▶ ABOUT THIS EXERCISE
Within the entries below, find every line that has the string "ŚREDNI", then copy it.

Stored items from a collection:

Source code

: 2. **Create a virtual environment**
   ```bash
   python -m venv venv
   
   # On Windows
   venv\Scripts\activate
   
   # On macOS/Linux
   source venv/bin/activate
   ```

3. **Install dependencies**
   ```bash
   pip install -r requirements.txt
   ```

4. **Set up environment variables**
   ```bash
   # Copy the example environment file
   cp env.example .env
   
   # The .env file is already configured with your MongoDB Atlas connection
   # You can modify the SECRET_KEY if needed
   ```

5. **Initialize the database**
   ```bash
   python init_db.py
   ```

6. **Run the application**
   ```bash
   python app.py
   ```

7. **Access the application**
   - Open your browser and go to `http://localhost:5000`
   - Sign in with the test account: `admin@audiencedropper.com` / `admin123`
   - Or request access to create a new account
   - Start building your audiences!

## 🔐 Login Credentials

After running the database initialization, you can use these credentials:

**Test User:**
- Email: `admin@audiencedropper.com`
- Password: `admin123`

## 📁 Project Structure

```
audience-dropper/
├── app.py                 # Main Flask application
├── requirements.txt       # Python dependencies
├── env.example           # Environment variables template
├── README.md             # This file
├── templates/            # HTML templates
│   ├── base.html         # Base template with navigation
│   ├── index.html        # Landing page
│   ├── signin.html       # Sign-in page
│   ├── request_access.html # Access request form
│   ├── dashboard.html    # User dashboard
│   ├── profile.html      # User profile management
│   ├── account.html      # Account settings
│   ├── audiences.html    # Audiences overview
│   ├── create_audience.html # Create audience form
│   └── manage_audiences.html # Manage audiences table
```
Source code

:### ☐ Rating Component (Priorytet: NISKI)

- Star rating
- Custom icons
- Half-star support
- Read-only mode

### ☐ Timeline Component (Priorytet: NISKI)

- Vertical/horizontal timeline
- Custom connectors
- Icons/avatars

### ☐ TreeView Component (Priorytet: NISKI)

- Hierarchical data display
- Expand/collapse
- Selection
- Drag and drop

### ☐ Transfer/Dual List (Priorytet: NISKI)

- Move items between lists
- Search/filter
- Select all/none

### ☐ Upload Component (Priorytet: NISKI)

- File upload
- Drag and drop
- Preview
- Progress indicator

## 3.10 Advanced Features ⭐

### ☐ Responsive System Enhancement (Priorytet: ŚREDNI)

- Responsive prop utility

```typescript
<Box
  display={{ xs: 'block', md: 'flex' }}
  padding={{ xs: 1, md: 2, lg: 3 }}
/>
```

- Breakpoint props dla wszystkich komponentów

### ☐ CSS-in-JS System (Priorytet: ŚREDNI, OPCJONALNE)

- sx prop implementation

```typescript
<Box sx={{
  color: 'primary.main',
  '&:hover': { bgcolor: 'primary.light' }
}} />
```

==

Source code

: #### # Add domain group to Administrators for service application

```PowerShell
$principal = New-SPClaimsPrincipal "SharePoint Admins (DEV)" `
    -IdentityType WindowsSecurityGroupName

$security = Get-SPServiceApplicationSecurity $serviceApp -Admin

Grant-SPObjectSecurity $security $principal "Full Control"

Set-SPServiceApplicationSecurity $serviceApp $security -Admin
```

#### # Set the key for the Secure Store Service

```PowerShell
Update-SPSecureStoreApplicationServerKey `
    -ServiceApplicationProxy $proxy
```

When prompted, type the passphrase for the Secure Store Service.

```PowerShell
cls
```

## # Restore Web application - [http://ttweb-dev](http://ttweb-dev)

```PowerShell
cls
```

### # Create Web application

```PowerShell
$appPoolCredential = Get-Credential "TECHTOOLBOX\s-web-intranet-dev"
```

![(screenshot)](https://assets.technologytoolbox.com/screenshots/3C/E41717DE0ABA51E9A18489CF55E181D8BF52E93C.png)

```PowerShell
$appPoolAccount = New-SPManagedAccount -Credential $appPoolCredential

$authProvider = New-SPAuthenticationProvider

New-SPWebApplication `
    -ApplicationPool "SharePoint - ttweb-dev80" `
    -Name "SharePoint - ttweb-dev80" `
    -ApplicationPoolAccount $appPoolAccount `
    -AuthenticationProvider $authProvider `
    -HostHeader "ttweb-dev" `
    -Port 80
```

▶ ANSWER AREA
### ☐ Responsive System Enhancement (Priorytet: ŚREDNI)
### ☐ CSS-in-JS System (Priorytet: ŚREDNI, OPCJONALNE)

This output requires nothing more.